**Source records**
══════
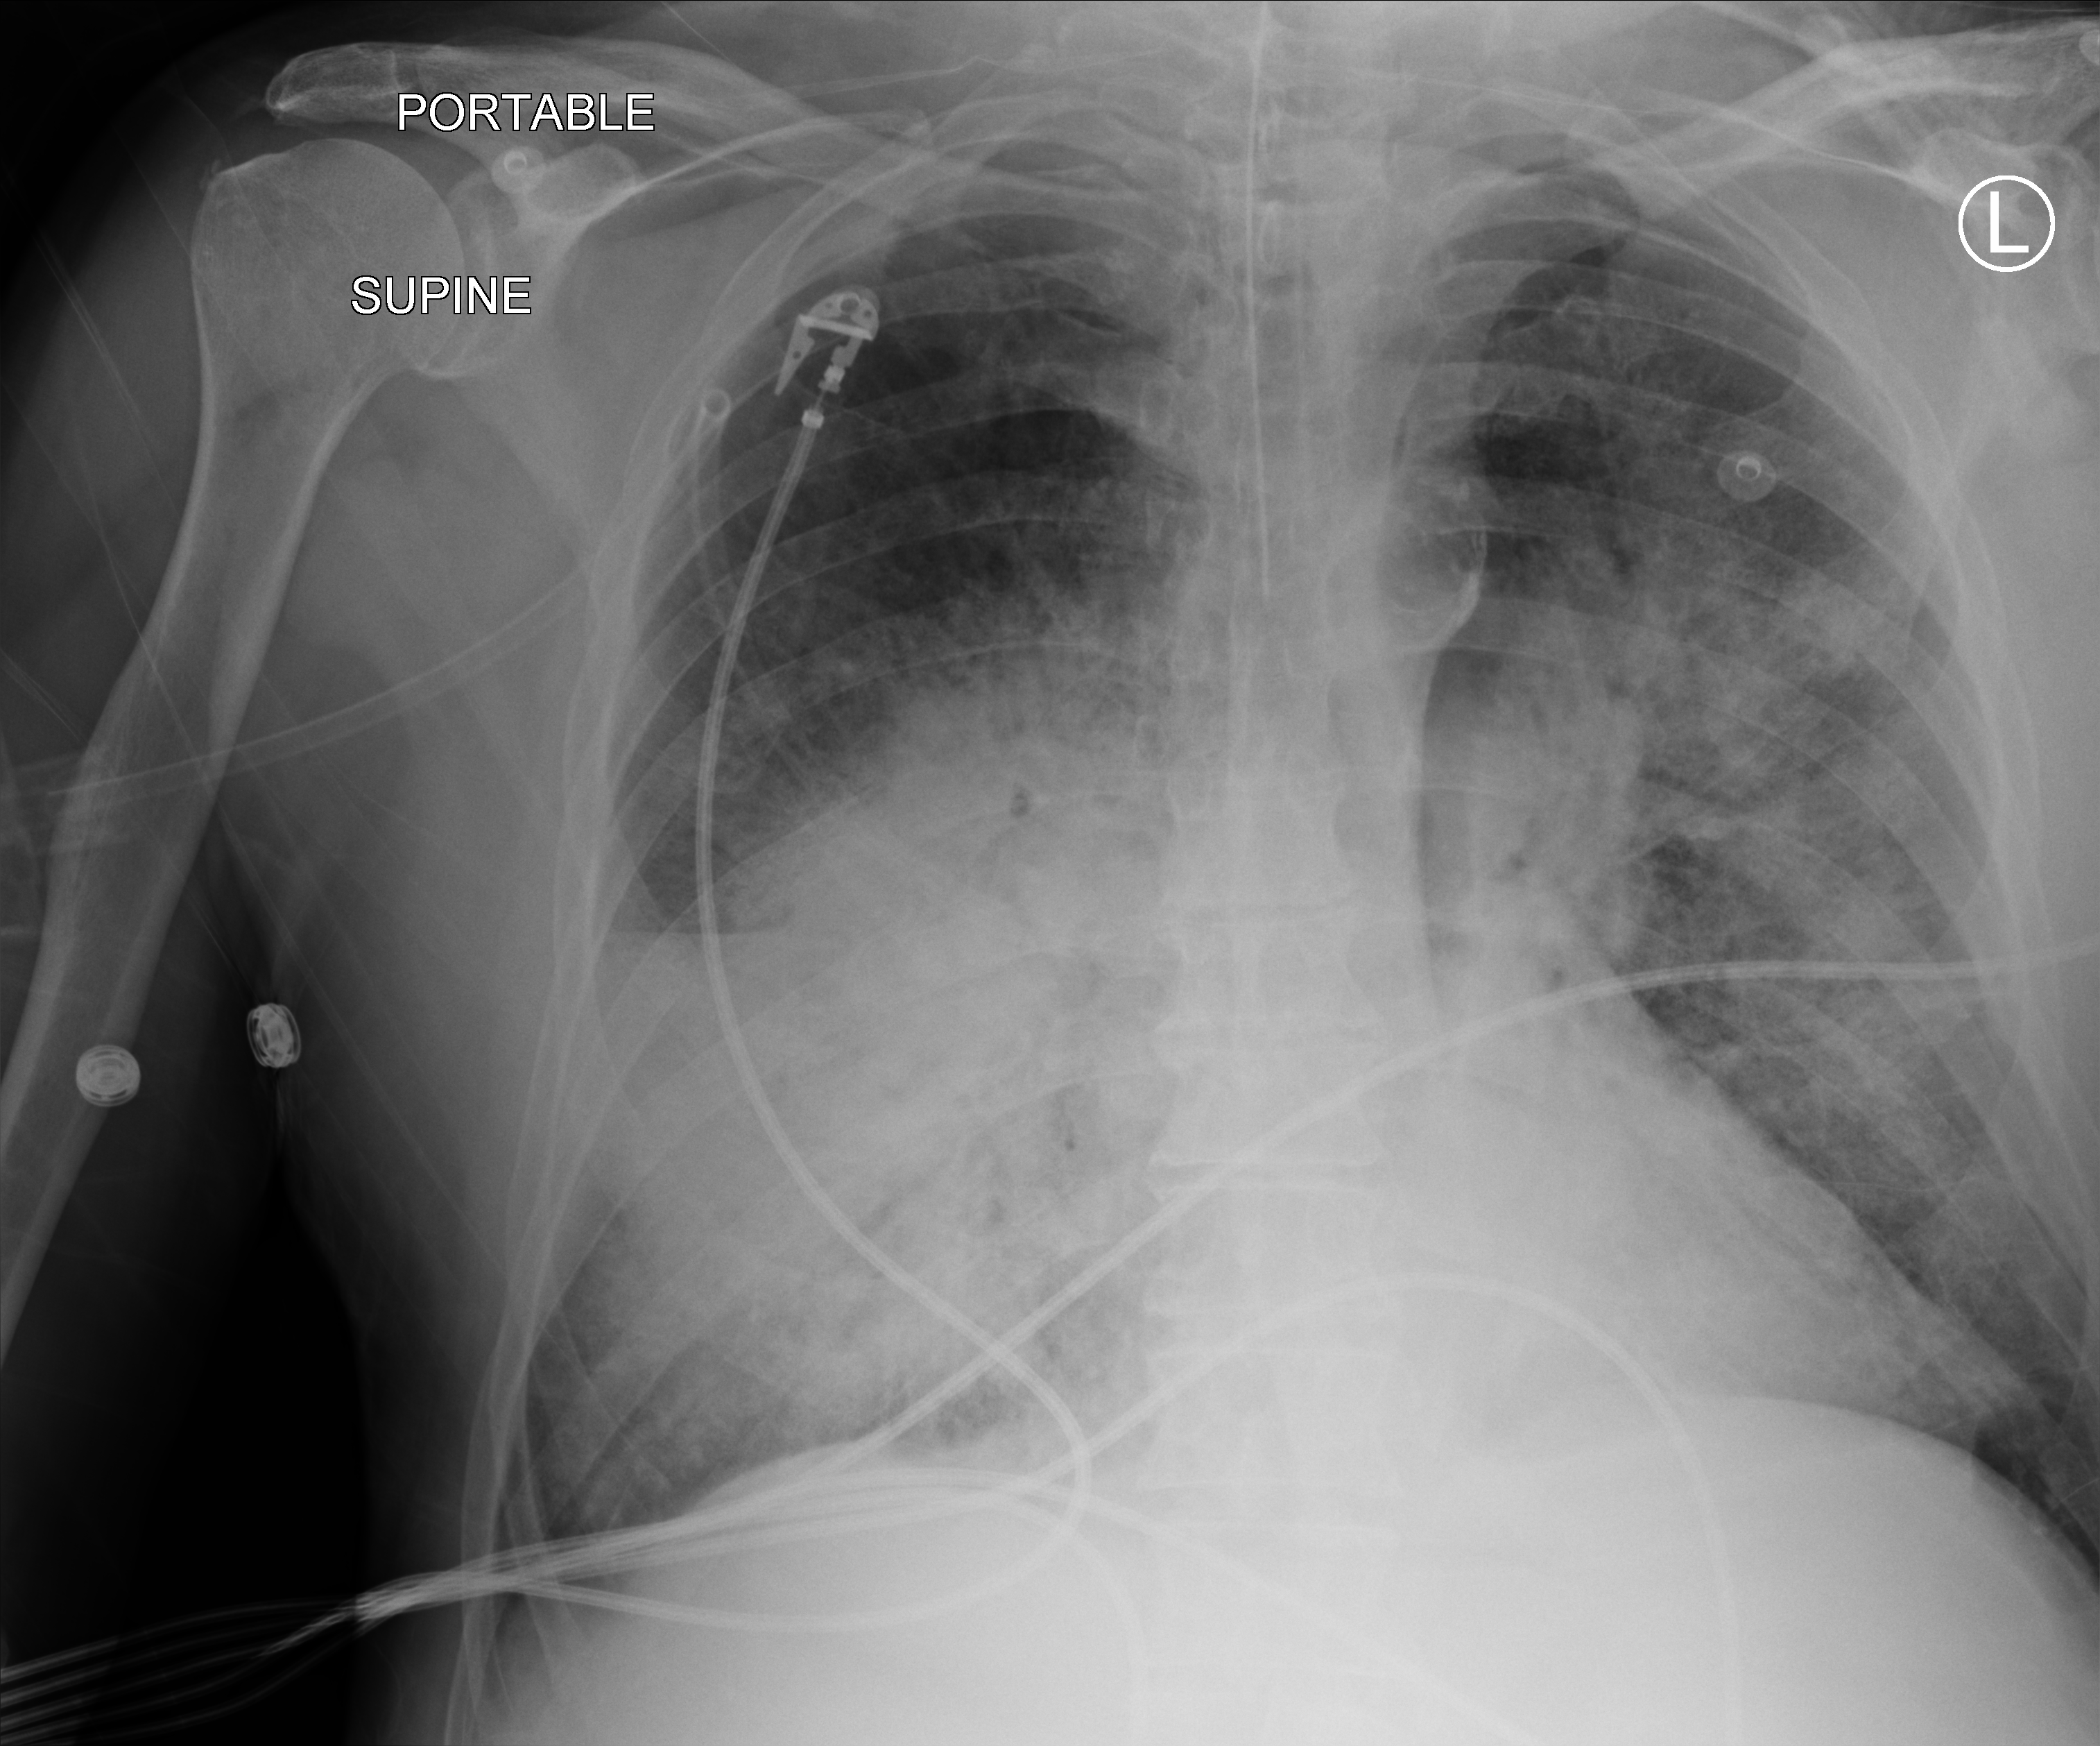
Chest X-ray (portable); anteroposterior (AP) projection. Patient hospitalised with COVID-19; male, aged 60–74 years.
Hospital-stay facts (about this admission, not read from this image; timing relative to this image not recorded):
- mechanically ventilated during this hospital stay: yes
- COPD (admission record): no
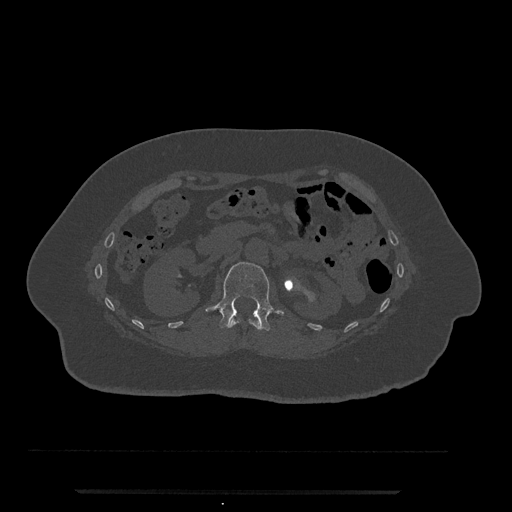
CT including the spine, one axial slice; position 118 of 797 along the scan axis; 120 kVp; bone window (W 1800 / L 400 HU); 0.5 mm slice thickness; 512 × 512 image matrix, field of view 440 × 440 mm. Female patient, age 51 years. Case-level facts recorded for this patient, not image findings: primary cancer: neuro.
Structures marked on this image (semi-automatically segmented with operator editing):
- L1 vertebra: box from (x=206, y=262) to (x=284, y=331) px
- T12 vertebra: (x=229, y=318)–(x=262, y=331)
══════
**About this exercise**
Give back an exact repeat of the lines from the top of the data through the line that holds "- COPD (admission record): no", both included, and omit pictures.

**Response to this exercise**
Chest X-ray (portable); anteroposterior (AP) projection. Patient hospitalised with COVID-19; male, aged 60–74 years.
Hospital-stay facts (about this admission, not read from this image; timing relative to this image not recorded):
- mechanically ventilated during this hospital stay: yes
- COPD (admission record): no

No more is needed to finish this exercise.